FMTA Applauds Senator Avella’s Flushing Meadows Suit
As residents who benefit from a park-like setting that includes large public parks nearby, we are sensitive to encroachments on any parklands. Therefore, we applaud the suit that State Senator Tony Avella, in conjunction with various civic groups and interested parties, filed last week to stop the construction of a shopping mall on part of the Flushing Meadows Park adjacent to CitiField.
As first reported elsewhere including on the Queens Crap blog and Queens Tribune, the lawsuit contends, among other points, that the “public trust doctrine” has been violated as State approval would be needed for any transfer of ownership of parkland or new commercial use of public parkland.

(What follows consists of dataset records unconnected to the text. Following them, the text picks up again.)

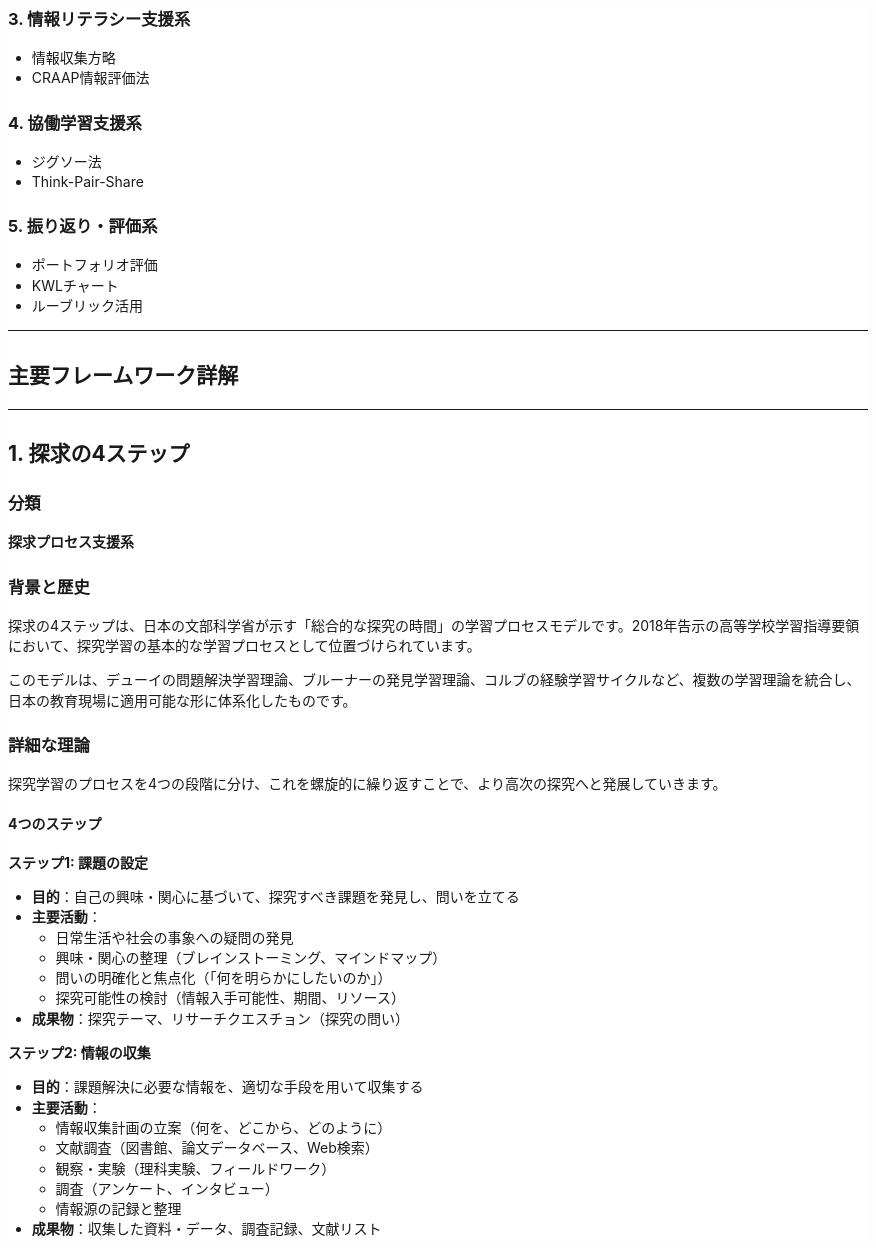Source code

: ### 3. 情報リテラシー支援系
- 情報収集方略
- CRAAP情報評価法

### 4. 協働学習支援系
- ジグソー法
- Think-Pair-Share

### 5. 振り返り・評価系
- ポートフォリオ評価
- KWLチャート
- ルーブリック活用

---

## 主要フレームワーク詳解

---

## 1. 探求の4ステップ

### 分類
**探求プロセス支援系**

### 背景と歴史

探求の4ステップは、日本の文部科学省が示す「総合的な探究の時間」の学習プロセスモデルです。2018年告示の高等学校学習指導要領において、探究学習の基本的な学習プロセスとして位置づけられています。

このモデルは、デューイの問題解決学習理論、ブルーナーの発見学習理論、コルブの経験学習サイクルなど、複数の学習理論を統合し、日本の教育現場に適用可能な形に体系化したものです。

### 詳細な理論

探究学習のプロセスを4つの段階に分け、これを螺旋的に繰り返すことで、より高次の探究へと発展していきます。

#### 4つのステップ

**ステップ1: 課題の設定**
- **目的**：自己の興味・関心に基づいて、探究すべき課題を発見し、問いを立てる
- **主要活動**：
  - 日常生活や社会の事象への疑問の発見
  - 興味・関心の整理（ブレインストーミング、マインドマップ）
  - 問いの明確化と焦点化（「何を明らかにしたいのか」）
  - 探究可能性の検討（情報入手可能性、期間、リソース）
- **成果物**：探究テーマ、リサーチクエスチョン（探究の問い）

**ステップ2: 情報の収集**
- **目的**：課題解決に必要な情報を、適切な手段を用いて収集する
- **主要活動**：
  - 情報収集計画の立案（何を、どこから、どのように）
  - 文献調査（図書館、論文データベース、Web検索）
  - 観察・実験（理科実験、フィールドワーク）
  - 調査（アンケート、インタビュー）
  - 情報源の記録と整理
- **成果物**：収集した資料・データ、調査記録、文献リスト
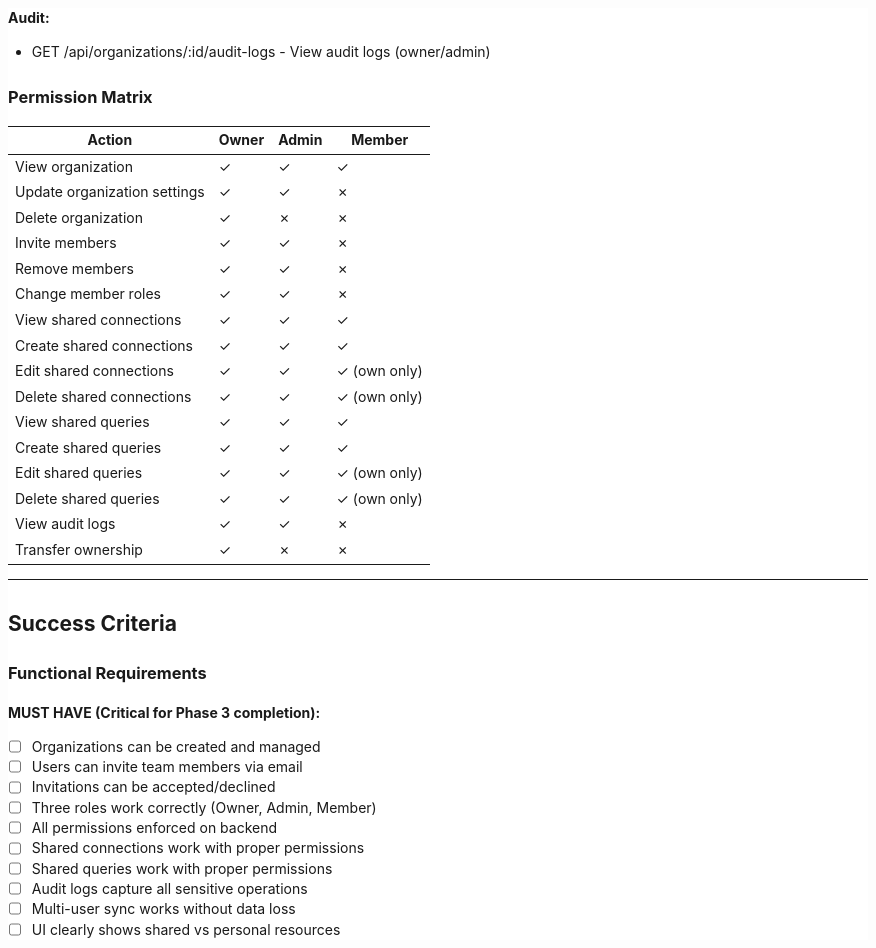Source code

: **Audit:**
- GET /api/organizations/:id/audit-logs - View audit logs (owner/admin)

### Permission Matrix

| Action | Owner | Admin | Member |
|--------|-------|-------|--------|
| View organization | ✓ | ✓ | ✓ |
| Update organization settings | ✓ | ✓ | ✗ |
| Delete organization | ✓ | ✗ | ✗ |
| Invite members | ✓ | ✓ | ✗ |
| Remove members | ✓ | ✓ | ✗ |
| Change member roles | ✓ | ✓ | ✗ |
| View shared connections | ✓ | ✓ | ✓ |
| Create shared connections | ✓ | ✓ | ✓ |
| Edit shared connections | ✓ | ✓ | ✓ (own only) |
| Delete shared connections | ✓ | ✓ | ✓ (own only) |
| View shared queries | ✓ | ✓ | ✓ |
| Create shared queries | ✓ | ✓ | ✓ |
| Edit shared queries | ✓ | ✓ | ✓ (own only) |
| Delete shared queries | ✓ | ✓ | ✓ (own only) |
| View audit logs | ✓ | ✓ | ✗ |
| Transfer ownership | ✓ | ✗ | ✗ |

---

## Success Criteria

### Functional Requirements

**MUST HAVE (Critical for Phase 3 completion):**
- [ ] Organizations can be created and managed
- [ ] Users can invite team members via email
- [ ] Invitations can be accepted/declined
- [ ] Three roles work correctly (Owner, Admin, Member)
- [ ] All permissions enforced on backend
- [ ] Shared connections work with proper permissions
- [ ] Shared queries work with proper permissions
- [ ] Audit logs capture all sensitive operations
- [ ] Multi-user sync works without data loss
- [ ] UI clearly shows shared vs personal resources
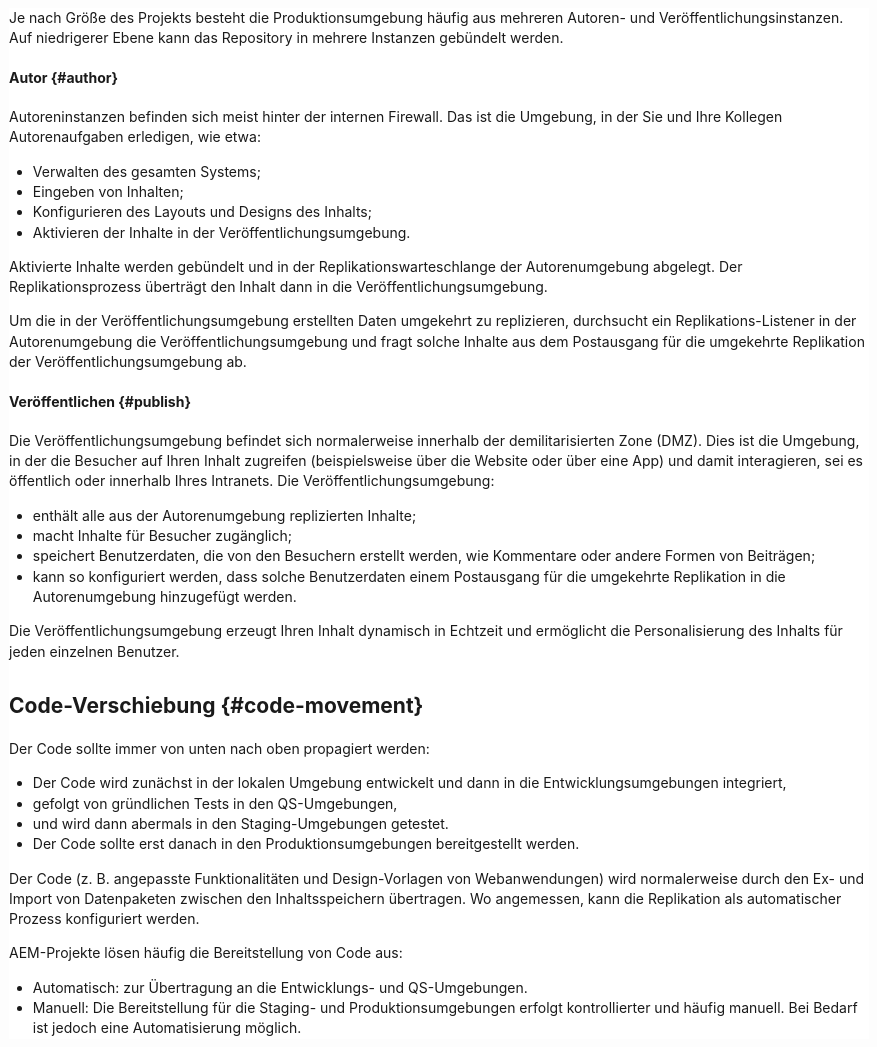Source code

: Je nach Größe des Projekts besteht die Produktionsumgebung häufig aus mehreren Autoren- und Veröffentlichungsinstanzen. Auf niedrigerer Ebene kann das Repository in mehrere Instanzen gebündelt werden.

#### Autor {#author}

Autoreninstanzen befinden sich meist hinter der internen Firewall. Das ist die Umgebung, in der Sie und Ihre Kollegen Autorenaufgaben erledigen, wie etwa:

* Verwalten des gesamten Systems;
* Eingeben von Inhalten;
* Konfigurieren des Layouts und Designs des Inhalts;
* Aktivieren der Inhalte in der Veröffentlichungsumgebung.

Aktivierte Inhalte werden gebündelt und in der Replikationswarteschlange der Autorenumgebung abgelegt. Der Replikationsprozess überträgt den Inhalt dann in die Veröffentlichungsumgebung.

Um die in der Veröffentlichungsumgebung erstellten Daten umgekehrt zu replizieren, durchsucht ein Replikations-Listener in der Autorenumgebung die Veröffentlichungsumgebung und fragt solche Inhalte aus dem Postausgang für die umgekehrte Replikation der Veröffentlichungsumgebung ab.

#### Veröffentlichen    {#publish}

Die Veröffentlichungsumgebung befindet sich normalerweise innerhalb der demilitarisierten Zone (DMZ). Dies ist die Umgebung, in der die Besucher auf Ihren Inhalt zugreifen (beispielsweise über die Website oder über eine App) und damit interagieren, sei es öffentlich oder innerhalb Ihres Intranets. Die Veröffentlichungsumgebung:

* enthält alle aus der Autorenumgebung replizierten Inhalte;
* macht Inhalte für Besucher zugänglich;
* speichert Benutzerdaten, die von den Besuchern erstellt werden, wie Kommentare oder andere Formen von Beiträgen;
* kann so konfiguriert werden, dass solche Benutzerdaten einem Postausgang für die umgekehrte Replikation in die Autorenumgebung hinzugefügt werden.

Die Veröffentlichungsumgebung erzeugt Ihren Inhalt dynamisch in Echtzeit und ermöglicht die Personalisierung des Inhalts für jeden einzelnen Benutzer.

## Code-Verschiebung    {#code-movement}

Der Code sollte immer von unten nach oben propagiert werden:

* Der Code wird zunächst in der lokalen Umgebung entwickelt und dann in die Entwicklungsumgebungen integriert,
* gefolgt von gründlichen Tests in den QS-Umgebungen,
* und wird dann abermals in den Staging-Umgebungen getestet.
* Der Code sollte erst danach in den Produktionsumgebungen bereitgestellt werden.

Der Code (z. B. angepasste Funktionalitäten und Design-Vorlagen von Webanwendungen) wird normalerweise durch den Ex- und Import von Datenpaketen zwischen den Inhaltsspeichern übertragen. Wo angemessen, kann die Replikation als automatischer Prozess konfiguriert werden.

AEM-Projekte lösen häufig die Bereitstellung von Code aus:

* Automatisch: zur Übertragung an die Entwicklungs- und QS-Umgebungen.
* Manuell: Die Bereitstellung für die Staging- und Produktionsumgebungen erfolgt kontrollierter und häufig manuell. Bei Bedarf ist jedoch eine Automatisierung möglich.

To clarify, this suit does not, as reported by some, stop the (across-the-street) Willets Point redevelopment being undertaken by the same developers. These developers once proposed retail development on that site but somehow relocated the retail portion to the parkland in question during the previous mayoral administration. According to the Queens Tribune, Senator Avella hope that “the lawsuit will bring the new mayor’s attention to this issue…(and that he) will take a fresh look at this whole project.”
The issue as to whether a shopping center should be built anywhere in this very congested area is the larger issue of overdevelopment that hits very close to home, as a future blog entry will explore. As a long-suffering N.Y. Mets fan, this blogger would rather see the Mets owners (one of the developers) build a baseball team that could maul its opponents rather than build a mall that would have many opponents.